# supporting rocks???



## Harbrook (Mar 29, 2008)

hi...does anyone know of anything that i can buy/find to use on the bottom of my tanks to support the rocks (apart from styrofoam/polystyrene, with which i have all kinds of floating problems)
i have seen the video on here where the guy uses egg crate, but i simply dont know where i can buy this?
i am in denmark, and normally buy fomr denmark or the uk....(ebay)

thanks for any help you can give me

Darren.


----------



## teqvet (Mar 24, 2008)

The eggcrate is a lighting fixture. It goes in fluorescent ceiling light fixtures, and the cover then goes over them, well under .. but whatever. If you go to any hardware sure, I'd assume you'd have as much luck in Denmark as you would in the States. Simply go to the lighting aisle and look for covers for fluorescent ceiling lights - they have many. Then just search till you find the eggcrate - should be right there with them.


----------



## Harbrook (Mar 29, 2008)

is the "eggcrate" plastic?


----------



## Boomr99 (Dec 19, 2007)

Yes it is plastic. And it will disperse the weight of the rocks well and prevent them from sitting directly on the glass. Lots of people don't use it though, with a good thick layer of sand ( 4 to 5 cm) the weight should be fine.

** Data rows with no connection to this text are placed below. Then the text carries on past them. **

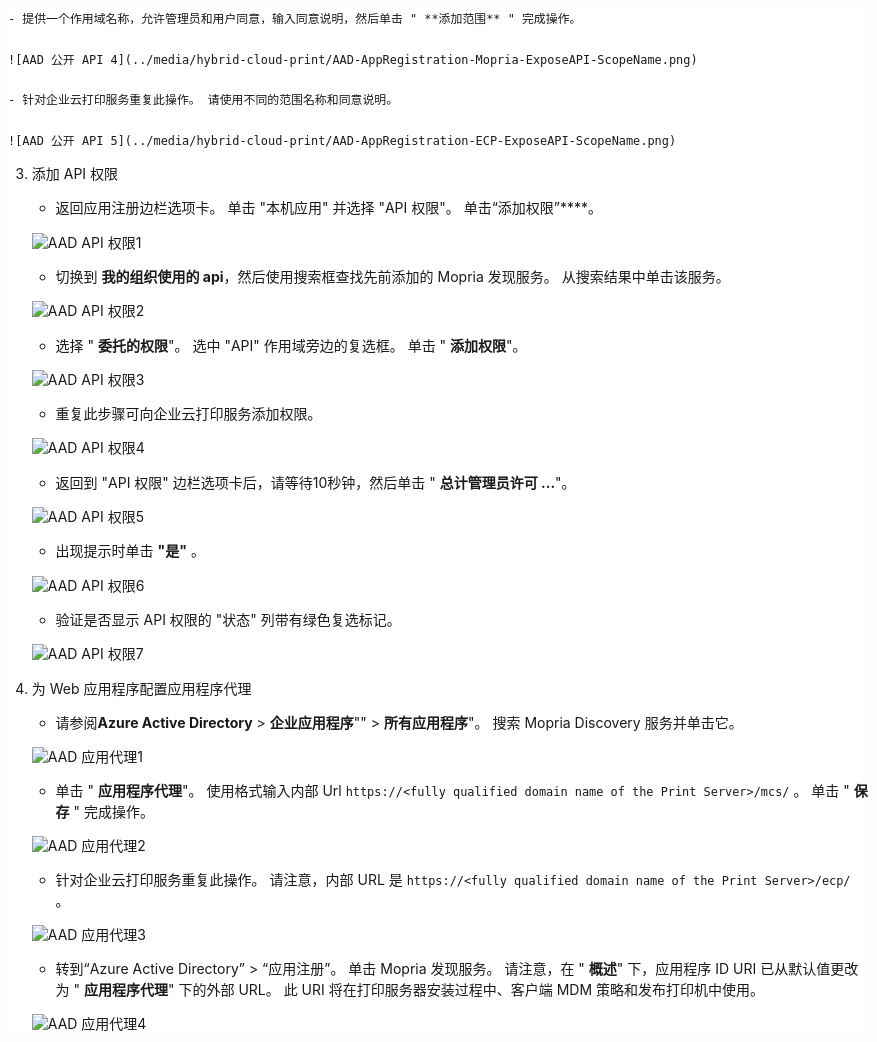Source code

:     - 提供一个作用域名称，允许管理员和用户同意，输入同意说明，然后单击 " **添加范围** " 完成操作。

    ![AAD 公开 API 4](../media/hybrid-cloud-print/AAD-AppRegistration-Mopria-ExposeAPI-ScopeName.png)

    - 针对企业云打印服务重复此操作。 请使用不同的范围名称和同意说明。

    ![AAD 公开 API 5](../media/hybrid-cloud-print/AAD-AppRegistration-ECP-ExposeAPI-ScopeName.png)

3. 添加 API 权限
    - 返回应用注册边栏选项卡。 单击 "本机应用" 并选择 "API 权限"。 单击“添加权限”****。

    ![AAD API 权限1](../media/hybrid-cloud-print/AAD-AppRegistration-APIPermission.png)

    - 切换到 **我的组织使用的 api**，然后使用搜索框查找先前添加的 Mopria 发现服务。 从搜索结果中单击该服务。

    ![AAD API 权限2](../media/hybrid-cloud-print/AAD-AppRegistration-APIPermission-Mopria.png)

    - 选择 " **委托的权限**"。 选中 "API" 作用域旁边的复选框。 单击 " **添加权限**"。

    ![AAD API 权限3](../media/hybrid-cloud-print/AAD-AppRegistration-APIPermission-Mopria-Add.png)

    - 重复此步骤可向企业云打印服务添加权限。

    ![AAD API 权限4](../media/hybrid-cloud-print/AAD-AppRegistration-APIPermission-ECP-Add.png)

    - 返回到 "API 权限" 边栏选项卡后，请等待10秒钟，然后单击 " **总计管理员许可 ...**"。

    ![AAD API 权限5](../media/hybrid-cloud-print/AAD-AppRegistration-APIPermission-GrantConsent.png)

    - 出现提示时单击 **"是"** 。

    ![AAD API 权限6](../media/hybrid-cloud-print/AAD-AppRegistration-APIPermission-GrantConsent-Yes.png)

    - 验证是否显示 API 权限的 "状态" 列带有绿色复选标记。

    ![AAD API 权限7](../media/hybrid-cloud-print/AAD-AppRegistration-APIPermission-Verify.png)

4. 为 Web 应用程序配置应用程序代理
    - 请参阅**Azure Active Directory**  >  **企业应用程序**""  >  **所有应用程序**"。 搜索 Mopria Discovery 服务并单击它。

    ![AAD 应用代理1](../media/hybrid-cloud-print/AAD-EnterpriseApp-AllApps.png)

    - 单击 " **应用程序代理**"。 使用格式输入内部 Url `https://<fully qualified domain name of the Print Server>/mcs/` 。 单击 " **保存** " 完成操作。

    ![AAD 应用代理2](../media/hybrid-cloud-print/AAD-EnterpriseApp-Mopria-AppProxy.png)

    - 针对企业云打印服务重复此操作。 请注意，内部 URL 是 `https://<fully qualified domain name of the Print Server>/ecp/` 。

    ![AAD 应用代理3](../media/hybrid-cloud-print/AAD-EnterpriseApp-ECP-AppProxy.png)

    - 转到“Azure Active Directory” > “应用注册”。  单击 Mopria 发现服务。 请注意，在 " **概述**" 下，应用程序 ID URI 已从默认值更改为 " **应用程序代理**" 下的外部 URL。 此 URI 将在打印服务器安装过程中、客户端 MDM 策略和发布打印机中使用。

    ![AAD 应用代理4](../media/hybrid-cloud-print/AAD-AppRegistration-Mopria-Overview.png)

Here's a pic for reference. Like teqvet stated, any store where they sell lighting fixtures should carry this.
http://www.collins-consulting.org/orchids/eggCrate.jpg


----------



## teqvet (Mar 24, 2008)

Boomr99 said:


> Yes it is plastic. And it will disperse the weight of the rocks well and prevent them from sitting directly on the glass. Lots of people don't use it though, with a good thick layer of sand ( 4 to 5 cm) the weight should be fine.
> 
> Here's a pic for reference. Like teqvet stated, any store where they sell lighting fixtures should carry this.
> http://www.collins-consulting.org/orchids/eggCrate.jpg


The only problem I've had with this is these fish dig! crazily! Within 1 week of being housed, 2 fish took turns clearing a 'ditch' under one of my larger rocks... all the sand down to the egg crate was cleared.. so I, personally, wouldn't bank on the sand depth being a complete savior. That's my opinion though, and many others do it the way boomr99 stated. I got my scare though, and am glad I had the eggcrate ;p


----------



## Boomr99 (Dec 19, 2007)

> The only problem I've had with this is these fish dig! crazily! Within 1 week of being housed, 2 fish took turns clearing a 'ditch' under one of my larger rocks... all the sand down to the egg crate was cleared.. so I, personally, wouldn't bank on the sand depth being a complete savior. That's my opinion though, and many others do it the way boomr99 stated. I got my scare though, and am glad I had the eggcrate ;p


Yup! agreed , they sure can be diggers. So if you do without the eggcrate, like I did, you have to be real careful how you stack the rocks so you don't get a big topple over!


----------